Dataset entries:
────────────────────────────────────────

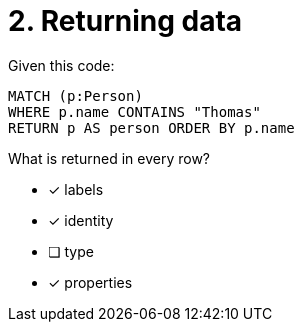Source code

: [.question]
= 2. Returning data

Given this code:

[source,cypher]
----
MATCH (p:Person)
WHERE p.name CONTAINS "Thomas"
RETURN p AS person ORDER BY p.name
----

What is returned in every row?

* [x] labels
* [x] identity
* [ ] type
* [x] properties

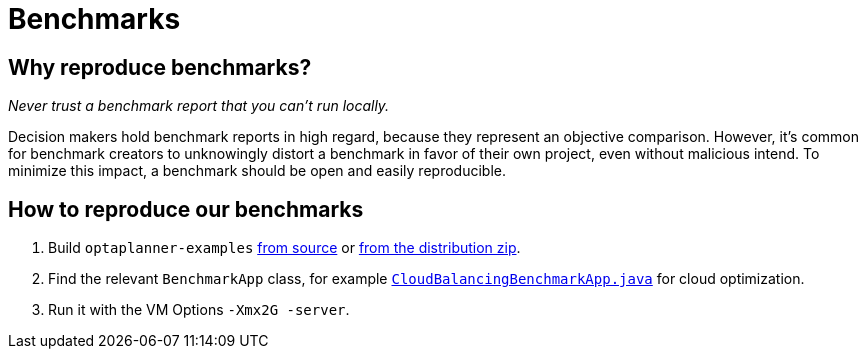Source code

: = Benchmarks
:awestruct-description: Reproduce our open benchmarks on your machine.
:awestruct-layout: normalBase
:showtitle:

== Why reproduce benchmarks?

_Never trust a benchmark report that you can't run locally._

Decision makers hold benchmark reports in high regard, because they represent an objective comparison.
However, it's common for benchmark creators to unknowingly distort a benchmark in favor of their own project,
even without malicious intend. To minimize this impact, a benchmark should be open and easily reproducible.

== How to reproduce our benchmarks

. Build `optaplanner-examples` link:../code/sourceCode.html[from source] or link:../download/download.html[from the distribution zip].
. Find the relevant `BenchmarkApp` class, for example
https://github.com/droolsjbpm/optaplanner/blob/master/optaplanner-examples/src/main/java/org/optaplanner/examples/cloudbalancing/optional/benchmark/CloudBalancingBenchmarkApp.java[`CloudBalancingBenchmarkApp.java`]
for cloud optimization.
. Run it with the VM Options `-Xmx2G -server`.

────────────────────────────────────────

What the task asks
Your answer should be the lines from the opening of the records through the line with "class, for example", both ends retyped exactly and pictures left out.

Task result
Source code

: [.question]
= 2. Returning data

Given this code:

[source,cypher]
----
MATCH (p:Person)
WHERE p.name CONTAINS "Thomas"
RETURN p AS person ORDER BY p.name
----

What is returned in every row?

* [x] labels
* [x] identity
* [ ] type
* [x] properties

Source code

: = Benchmarks
:awestruct-description: Reproduce our open benchmarks on your machine.
:awestruct-layout: normalBase
:showtitle:

== Why reproduce benchmarks?

_Never trust a benchmark report that you can't run locally._

Decision makers hold benchmark reports in high regard, because they represent an objective comparison.
However, it's common for benchmark creators to unknowingly distort a benchmark in favor of their own project,
even without malicious intend. To minimize this impact, a benchmark should be open and easily reproducible.

== How to reproduce our benchmarks

. Build `optaplanner-examples` link:../code/sourceCode.html[from source] or link:../download/download.html[from the distribution zip].
. Find the relevant `BenchmarkApp` class, for example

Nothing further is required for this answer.